(Records for processing Opens)
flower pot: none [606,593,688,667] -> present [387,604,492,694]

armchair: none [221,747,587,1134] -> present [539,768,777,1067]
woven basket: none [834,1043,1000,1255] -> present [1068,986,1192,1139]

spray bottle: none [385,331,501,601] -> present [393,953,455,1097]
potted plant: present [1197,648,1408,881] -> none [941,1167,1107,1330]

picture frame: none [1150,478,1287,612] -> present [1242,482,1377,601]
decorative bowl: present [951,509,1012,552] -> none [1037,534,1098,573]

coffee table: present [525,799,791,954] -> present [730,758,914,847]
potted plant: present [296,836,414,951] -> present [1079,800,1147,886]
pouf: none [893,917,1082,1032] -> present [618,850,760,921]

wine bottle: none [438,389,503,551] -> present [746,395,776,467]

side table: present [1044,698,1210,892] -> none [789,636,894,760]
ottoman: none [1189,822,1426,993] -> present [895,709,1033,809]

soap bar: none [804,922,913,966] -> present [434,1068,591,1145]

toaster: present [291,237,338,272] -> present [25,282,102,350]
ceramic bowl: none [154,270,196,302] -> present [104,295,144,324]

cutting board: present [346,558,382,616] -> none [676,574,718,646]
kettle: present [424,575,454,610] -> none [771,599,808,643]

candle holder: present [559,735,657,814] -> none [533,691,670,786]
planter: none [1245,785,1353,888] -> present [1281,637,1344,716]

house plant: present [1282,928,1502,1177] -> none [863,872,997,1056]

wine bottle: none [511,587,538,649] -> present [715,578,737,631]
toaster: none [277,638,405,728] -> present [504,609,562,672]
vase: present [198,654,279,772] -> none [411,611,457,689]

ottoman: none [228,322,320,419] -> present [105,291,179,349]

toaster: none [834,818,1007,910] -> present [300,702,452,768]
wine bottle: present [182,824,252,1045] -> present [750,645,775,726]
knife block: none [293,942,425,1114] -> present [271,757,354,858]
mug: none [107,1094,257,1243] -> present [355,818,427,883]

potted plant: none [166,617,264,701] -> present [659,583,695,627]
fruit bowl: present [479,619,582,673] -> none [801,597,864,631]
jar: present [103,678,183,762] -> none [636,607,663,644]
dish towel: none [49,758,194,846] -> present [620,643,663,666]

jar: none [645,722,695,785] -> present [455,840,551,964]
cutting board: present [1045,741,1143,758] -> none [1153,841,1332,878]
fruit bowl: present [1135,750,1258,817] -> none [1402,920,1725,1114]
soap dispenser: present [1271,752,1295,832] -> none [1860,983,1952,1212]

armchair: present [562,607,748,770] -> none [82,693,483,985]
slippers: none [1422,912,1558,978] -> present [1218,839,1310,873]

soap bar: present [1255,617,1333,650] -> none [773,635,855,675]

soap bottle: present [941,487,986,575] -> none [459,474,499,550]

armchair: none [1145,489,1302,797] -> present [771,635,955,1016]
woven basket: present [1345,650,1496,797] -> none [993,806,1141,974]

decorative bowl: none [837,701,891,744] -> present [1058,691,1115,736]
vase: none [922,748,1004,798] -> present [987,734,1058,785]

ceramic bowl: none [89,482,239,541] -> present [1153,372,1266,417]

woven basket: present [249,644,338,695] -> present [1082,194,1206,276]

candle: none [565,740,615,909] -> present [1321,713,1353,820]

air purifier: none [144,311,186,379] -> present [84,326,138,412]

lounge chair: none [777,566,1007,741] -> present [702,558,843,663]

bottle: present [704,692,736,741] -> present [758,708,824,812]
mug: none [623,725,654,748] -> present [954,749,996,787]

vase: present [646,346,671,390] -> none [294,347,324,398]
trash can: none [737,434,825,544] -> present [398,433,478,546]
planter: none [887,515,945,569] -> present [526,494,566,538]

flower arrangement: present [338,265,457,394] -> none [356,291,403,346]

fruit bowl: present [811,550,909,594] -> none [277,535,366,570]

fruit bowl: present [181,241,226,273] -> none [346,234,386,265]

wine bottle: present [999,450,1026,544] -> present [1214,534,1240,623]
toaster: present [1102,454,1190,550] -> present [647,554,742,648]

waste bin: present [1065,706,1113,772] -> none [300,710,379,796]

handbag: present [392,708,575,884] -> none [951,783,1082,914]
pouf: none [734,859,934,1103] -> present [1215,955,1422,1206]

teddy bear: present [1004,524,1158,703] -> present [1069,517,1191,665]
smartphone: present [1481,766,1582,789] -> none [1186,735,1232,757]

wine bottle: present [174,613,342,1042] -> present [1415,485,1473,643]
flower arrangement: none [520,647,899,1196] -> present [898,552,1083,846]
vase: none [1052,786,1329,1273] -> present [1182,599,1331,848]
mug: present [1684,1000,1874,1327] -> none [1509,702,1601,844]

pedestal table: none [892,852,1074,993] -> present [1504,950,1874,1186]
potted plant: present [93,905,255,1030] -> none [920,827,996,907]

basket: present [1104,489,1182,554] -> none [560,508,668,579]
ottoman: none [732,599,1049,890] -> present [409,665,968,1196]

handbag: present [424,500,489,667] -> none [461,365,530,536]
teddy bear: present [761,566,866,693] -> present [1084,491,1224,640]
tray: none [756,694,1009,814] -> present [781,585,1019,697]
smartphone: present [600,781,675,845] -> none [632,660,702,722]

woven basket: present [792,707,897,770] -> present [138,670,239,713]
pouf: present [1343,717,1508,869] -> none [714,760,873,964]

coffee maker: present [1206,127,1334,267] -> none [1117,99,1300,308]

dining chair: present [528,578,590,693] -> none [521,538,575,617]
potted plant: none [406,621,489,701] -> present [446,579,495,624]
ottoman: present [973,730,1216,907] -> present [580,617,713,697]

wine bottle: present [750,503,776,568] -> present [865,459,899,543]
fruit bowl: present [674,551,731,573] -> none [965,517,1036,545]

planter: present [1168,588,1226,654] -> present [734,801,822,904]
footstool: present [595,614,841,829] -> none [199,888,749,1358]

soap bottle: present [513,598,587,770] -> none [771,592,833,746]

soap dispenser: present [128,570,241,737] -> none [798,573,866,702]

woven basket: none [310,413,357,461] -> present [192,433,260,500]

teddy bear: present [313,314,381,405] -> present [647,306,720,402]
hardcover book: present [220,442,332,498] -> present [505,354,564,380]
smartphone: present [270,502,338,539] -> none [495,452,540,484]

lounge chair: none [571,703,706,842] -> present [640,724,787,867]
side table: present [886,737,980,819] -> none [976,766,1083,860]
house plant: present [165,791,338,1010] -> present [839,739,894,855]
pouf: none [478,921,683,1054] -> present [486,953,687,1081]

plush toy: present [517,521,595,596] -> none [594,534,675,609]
(Records for processing Closes)
▶ **Problem statement**:
Going through the entries above, tally each line that has the word "flower". Answer with the number only.

▶ **Result**:
3